Department of Orthopedic Oncology, Shanghai Changzheng Hospital, Naval Medical University (The Second Military Medical University), Shanghai, China.
Department of Urology, Shanghai Changhai Hospital, Naval Medical University (The Second Military Medical University), Shanghai, China.
Oxid Med Cell Longev. 2022 May 23;2022:5687238. doi: 10.1155/2022/5687238. eCollection 2022.
Sarcomas (SARC) have been found as rare and heterogeneous malignancies with poor prognosis. PTBP1, belonging to the hnRNPs family, plays an essential role in some biological functions (e.g., pre-mRNA splicing, cell growth, and nervous system development). However, the role of PTBP1 in SARC remains unclear. In this study, the aim was to investigate the potential role of PTBP1 with a focus on SARC.
The expression, prognostic value, possible biological pathways of PTBP1, and its relationship with immune infiltration and drug sensitivity were comprehensively analyzed based on multiple databases. PTBP1 was further validated in osteosarcoma as the most prominent bone SARC. The expression of PTBP1 was investigated through IHC. The prognostic value of PTBP1 was verified in TARGET-OS databases.
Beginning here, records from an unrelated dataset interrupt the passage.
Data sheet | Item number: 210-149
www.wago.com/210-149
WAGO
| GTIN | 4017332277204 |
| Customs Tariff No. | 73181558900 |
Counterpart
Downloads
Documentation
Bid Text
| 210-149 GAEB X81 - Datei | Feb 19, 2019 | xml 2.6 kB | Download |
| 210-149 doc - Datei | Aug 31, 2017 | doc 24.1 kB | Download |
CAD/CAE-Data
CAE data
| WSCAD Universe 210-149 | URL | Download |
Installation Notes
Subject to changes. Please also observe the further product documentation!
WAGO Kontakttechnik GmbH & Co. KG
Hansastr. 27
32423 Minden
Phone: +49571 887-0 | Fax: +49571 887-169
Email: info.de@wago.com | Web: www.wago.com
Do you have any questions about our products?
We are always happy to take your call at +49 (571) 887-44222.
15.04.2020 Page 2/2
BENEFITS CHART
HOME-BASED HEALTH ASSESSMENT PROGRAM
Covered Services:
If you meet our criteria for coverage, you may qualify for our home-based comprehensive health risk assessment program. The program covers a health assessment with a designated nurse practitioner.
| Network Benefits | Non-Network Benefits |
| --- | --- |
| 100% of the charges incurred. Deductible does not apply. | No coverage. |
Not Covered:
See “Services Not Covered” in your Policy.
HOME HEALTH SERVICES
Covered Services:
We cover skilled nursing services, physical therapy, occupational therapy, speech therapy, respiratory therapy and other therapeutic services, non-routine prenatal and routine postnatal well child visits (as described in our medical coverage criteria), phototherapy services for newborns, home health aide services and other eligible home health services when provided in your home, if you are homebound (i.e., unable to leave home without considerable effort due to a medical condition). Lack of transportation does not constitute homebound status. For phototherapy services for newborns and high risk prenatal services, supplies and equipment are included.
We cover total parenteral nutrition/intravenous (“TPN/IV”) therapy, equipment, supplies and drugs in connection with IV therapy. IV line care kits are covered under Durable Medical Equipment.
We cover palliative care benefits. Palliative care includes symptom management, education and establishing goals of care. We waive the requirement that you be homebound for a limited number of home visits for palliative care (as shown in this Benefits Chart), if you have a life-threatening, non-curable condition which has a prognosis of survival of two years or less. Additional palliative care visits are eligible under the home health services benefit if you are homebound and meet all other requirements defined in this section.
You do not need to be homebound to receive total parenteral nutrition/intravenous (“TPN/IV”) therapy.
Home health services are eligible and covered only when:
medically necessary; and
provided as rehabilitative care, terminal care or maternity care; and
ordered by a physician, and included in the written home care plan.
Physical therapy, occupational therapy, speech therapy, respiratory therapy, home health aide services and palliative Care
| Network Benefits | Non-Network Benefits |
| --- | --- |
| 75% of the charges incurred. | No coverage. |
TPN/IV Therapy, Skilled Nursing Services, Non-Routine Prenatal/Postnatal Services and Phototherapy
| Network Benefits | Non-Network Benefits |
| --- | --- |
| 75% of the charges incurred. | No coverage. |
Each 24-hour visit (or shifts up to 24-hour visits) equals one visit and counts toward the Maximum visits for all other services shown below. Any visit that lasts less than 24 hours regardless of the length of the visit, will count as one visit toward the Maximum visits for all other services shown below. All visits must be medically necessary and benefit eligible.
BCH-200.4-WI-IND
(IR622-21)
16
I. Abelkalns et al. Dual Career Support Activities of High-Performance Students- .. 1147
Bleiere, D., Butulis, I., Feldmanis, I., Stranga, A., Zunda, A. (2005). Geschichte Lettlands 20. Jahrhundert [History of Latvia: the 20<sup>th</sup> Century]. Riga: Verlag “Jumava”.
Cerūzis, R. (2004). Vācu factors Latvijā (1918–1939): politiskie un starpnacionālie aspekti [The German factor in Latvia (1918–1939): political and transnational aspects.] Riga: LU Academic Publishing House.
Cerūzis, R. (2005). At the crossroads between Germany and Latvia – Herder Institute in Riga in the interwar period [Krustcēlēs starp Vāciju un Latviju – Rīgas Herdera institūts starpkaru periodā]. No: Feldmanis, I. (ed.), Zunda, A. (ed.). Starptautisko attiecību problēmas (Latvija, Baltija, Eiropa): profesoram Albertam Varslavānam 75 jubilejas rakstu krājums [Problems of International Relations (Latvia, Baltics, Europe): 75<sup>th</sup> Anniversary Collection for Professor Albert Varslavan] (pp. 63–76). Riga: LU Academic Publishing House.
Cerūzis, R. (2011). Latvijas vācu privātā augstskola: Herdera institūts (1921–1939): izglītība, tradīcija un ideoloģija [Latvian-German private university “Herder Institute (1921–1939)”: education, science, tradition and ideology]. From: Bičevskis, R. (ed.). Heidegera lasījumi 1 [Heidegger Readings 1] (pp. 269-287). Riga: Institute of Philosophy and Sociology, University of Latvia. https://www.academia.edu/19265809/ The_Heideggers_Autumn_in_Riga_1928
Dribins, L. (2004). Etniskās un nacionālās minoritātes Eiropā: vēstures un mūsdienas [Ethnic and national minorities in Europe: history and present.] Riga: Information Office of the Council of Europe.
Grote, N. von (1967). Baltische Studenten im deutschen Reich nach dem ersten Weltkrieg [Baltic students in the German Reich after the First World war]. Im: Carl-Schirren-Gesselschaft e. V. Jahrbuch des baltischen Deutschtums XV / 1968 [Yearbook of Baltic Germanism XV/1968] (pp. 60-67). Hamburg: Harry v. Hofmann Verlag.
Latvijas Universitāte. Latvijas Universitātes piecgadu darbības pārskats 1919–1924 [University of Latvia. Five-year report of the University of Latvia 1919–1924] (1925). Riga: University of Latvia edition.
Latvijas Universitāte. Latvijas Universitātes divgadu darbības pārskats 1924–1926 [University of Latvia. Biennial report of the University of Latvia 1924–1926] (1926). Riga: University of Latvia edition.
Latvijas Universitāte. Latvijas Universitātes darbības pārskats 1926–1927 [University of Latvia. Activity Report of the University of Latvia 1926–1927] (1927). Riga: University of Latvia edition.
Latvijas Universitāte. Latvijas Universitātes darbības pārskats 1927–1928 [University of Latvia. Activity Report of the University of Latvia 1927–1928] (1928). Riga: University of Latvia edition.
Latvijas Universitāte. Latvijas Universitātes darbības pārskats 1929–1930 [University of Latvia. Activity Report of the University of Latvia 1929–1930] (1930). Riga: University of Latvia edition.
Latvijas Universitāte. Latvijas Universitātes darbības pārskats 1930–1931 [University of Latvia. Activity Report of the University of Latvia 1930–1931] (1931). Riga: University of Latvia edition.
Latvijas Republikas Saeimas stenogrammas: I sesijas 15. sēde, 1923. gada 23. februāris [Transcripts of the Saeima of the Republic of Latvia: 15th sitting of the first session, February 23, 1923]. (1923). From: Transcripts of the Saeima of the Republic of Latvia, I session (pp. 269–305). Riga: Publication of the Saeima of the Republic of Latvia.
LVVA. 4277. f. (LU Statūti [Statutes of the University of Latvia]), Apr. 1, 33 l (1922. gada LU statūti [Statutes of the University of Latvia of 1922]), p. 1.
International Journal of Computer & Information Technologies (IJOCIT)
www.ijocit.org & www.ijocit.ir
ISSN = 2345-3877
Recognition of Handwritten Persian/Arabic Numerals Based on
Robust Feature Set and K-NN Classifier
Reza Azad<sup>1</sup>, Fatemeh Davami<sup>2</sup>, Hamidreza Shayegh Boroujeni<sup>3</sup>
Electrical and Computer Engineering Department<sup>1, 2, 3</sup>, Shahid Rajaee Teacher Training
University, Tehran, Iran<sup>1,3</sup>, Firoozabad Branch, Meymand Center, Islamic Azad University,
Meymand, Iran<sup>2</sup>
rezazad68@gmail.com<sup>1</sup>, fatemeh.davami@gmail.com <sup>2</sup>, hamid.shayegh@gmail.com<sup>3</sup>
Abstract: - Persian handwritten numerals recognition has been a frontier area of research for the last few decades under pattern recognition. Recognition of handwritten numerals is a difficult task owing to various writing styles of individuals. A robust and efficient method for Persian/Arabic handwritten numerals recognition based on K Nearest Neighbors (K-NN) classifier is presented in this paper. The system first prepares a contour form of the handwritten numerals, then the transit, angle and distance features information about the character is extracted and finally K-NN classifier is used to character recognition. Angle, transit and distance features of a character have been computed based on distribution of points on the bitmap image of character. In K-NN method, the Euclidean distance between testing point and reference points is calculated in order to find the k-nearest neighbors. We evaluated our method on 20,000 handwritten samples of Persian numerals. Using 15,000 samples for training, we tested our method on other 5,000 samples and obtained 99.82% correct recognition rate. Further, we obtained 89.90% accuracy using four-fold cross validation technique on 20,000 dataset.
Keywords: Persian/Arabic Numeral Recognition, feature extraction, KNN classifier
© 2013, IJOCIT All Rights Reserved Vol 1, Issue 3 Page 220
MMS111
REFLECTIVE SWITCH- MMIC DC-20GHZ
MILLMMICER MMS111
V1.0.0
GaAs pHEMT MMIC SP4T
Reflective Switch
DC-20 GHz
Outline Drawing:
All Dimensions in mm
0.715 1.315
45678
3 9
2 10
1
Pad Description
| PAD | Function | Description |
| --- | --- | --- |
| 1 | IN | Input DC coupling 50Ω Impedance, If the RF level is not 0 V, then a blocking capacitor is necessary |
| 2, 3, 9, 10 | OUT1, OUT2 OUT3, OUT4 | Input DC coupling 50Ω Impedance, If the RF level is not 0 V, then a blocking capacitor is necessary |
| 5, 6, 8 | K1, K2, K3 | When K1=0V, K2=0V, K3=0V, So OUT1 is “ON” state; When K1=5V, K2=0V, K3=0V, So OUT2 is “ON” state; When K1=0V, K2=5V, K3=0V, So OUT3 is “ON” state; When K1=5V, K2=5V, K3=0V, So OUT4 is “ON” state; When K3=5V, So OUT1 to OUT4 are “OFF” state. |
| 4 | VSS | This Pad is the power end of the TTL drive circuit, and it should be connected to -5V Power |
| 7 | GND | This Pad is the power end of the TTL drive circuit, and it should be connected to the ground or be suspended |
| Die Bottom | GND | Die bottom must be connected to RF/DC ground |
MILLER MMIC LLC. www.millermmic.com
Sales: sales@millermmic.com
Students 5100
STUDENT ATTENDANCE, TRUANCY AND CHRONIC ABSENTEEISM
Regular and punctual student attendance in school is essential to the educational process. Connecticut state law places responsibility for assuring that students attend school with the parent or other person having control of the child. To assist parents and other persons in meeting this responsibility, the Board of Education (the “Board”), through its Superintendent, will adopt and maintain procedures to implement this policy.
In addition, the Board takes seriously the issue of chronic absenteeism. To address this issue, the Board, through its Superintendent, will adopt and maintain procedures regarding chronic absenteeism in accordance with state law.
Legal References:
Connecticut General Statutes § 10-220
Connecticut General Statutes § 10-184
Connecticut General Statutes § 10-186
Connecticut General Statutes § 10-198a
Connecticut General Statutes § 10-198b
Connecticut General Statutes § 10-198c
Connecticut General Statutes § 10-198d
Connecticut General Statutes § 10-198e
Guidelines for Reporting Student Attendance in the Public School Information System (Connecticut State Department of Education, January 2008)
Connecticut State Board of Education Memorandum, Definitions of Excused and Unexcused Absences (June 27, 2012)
CRISPR/Cas9-mediated PTBP1 knockout HOS human osteosarcoma cell lines were used to assess the effect of PTBP1 on cell proliferation, migration, metastasis and cell cycle by CCK-8, Transwell migration, invasion, and FACS experiment.
PTBP1 was highly expressed and significantly correlated with poor prognosis in several cancers, especially in SARC, which was validated in the clinical cohort and osteosarcoma cell lines. The genetic alteration of PTBP1 was found most frequently in SARC. Besides, PTBP1 played a role in oncogenesis and immunity through cell cycle, TGFB, autophagy, and WNT pathways at a pan-cancer level. Knockout of PTBP1 was observed to negatively affect proliferation, migration, metastasis, and cell cycle of osteosarcoma in vitro. Furthermore, PTBP1 was significantly correlated with tumor immune infiltration, DNA methylation, TMB, and MSI in a wide variety of cancers. Moreover, the potential of the expression level of PTBP1 in predicting drug sensitivity was assessed.
PTBP1 is highly expressed and correlated with prognosis and plays a vital pathogenic role in oncogenesis and immune infiltration of various cancers, especially for SARC, which suggests that it may be a promising prognostic marker and therapeutic target in the future.
肉瘤(SARC)是一种罕见且异质性的恶性肿瘤,预后较差。PTBP1 属于 hnRNPs 家族,在一些生物学功能(如前体 mRNA 剪接、细胞生长和神经系统发育)中发挥重要作用。然而,PTBP1 在 SARC 中的作用尚不清楚。本研究旨在探讨 PTBP1 的潜在作用,并重点研究 SARC。
基于多个数据库,全面分析了 PTBP1 的表达、预后价值、可能的生物学途径及其与免疫浸润和药物敏感性的关系。PTBP1 在骨肉瘤中进一步验证为最显著的骨 SARC。通过免疫组织化学(IHC)研究 PTBP1 的表达。在 TARGET-OS 数据库中验证 PTBP1 的预后价值。使用 CRISPR/Cas9 介导的 PTBP1 敲除 HOS 人骨肉瘤细胞系,通过 CCK-8、Transwell 迁移、侵袭和 FACS 实验评估 PTBP1 对细胞增殖、迁移、转移和细胞周期的影响。
PTBP1 在几种癌症中高表达,与预后不良显著相关,尤其是在 SARC 中,在临床队列和骨肉瘤细胞系中得到验证。PTBP1 的遗传改变在 SARC 中最常见。此外,PTBP1 通过细胞周期、TGFB、自噬和 WNT 途径在泛癌水平上发挥致癌和免疫作用。体外敲除 PTBP1 观察到骨肉瘤的增殖、迁移、转移和细胞周期受到负面影响。此外,PTBP1 与多种癌症中的肿瘤免疫浸润、DNA 甲基化、TMB 和 MSI 显著相关。此外,评估了 PTBP1 表达水平预测药物敏感性的潜力。
PTBP1 高表达与预后相关,在多种癌症的肿瘤发生和免疫浸润中发挥重要的致病作用,尤其是在 SARC 中,这表明它可能是未来有前途的预后标志物和治疗靶点。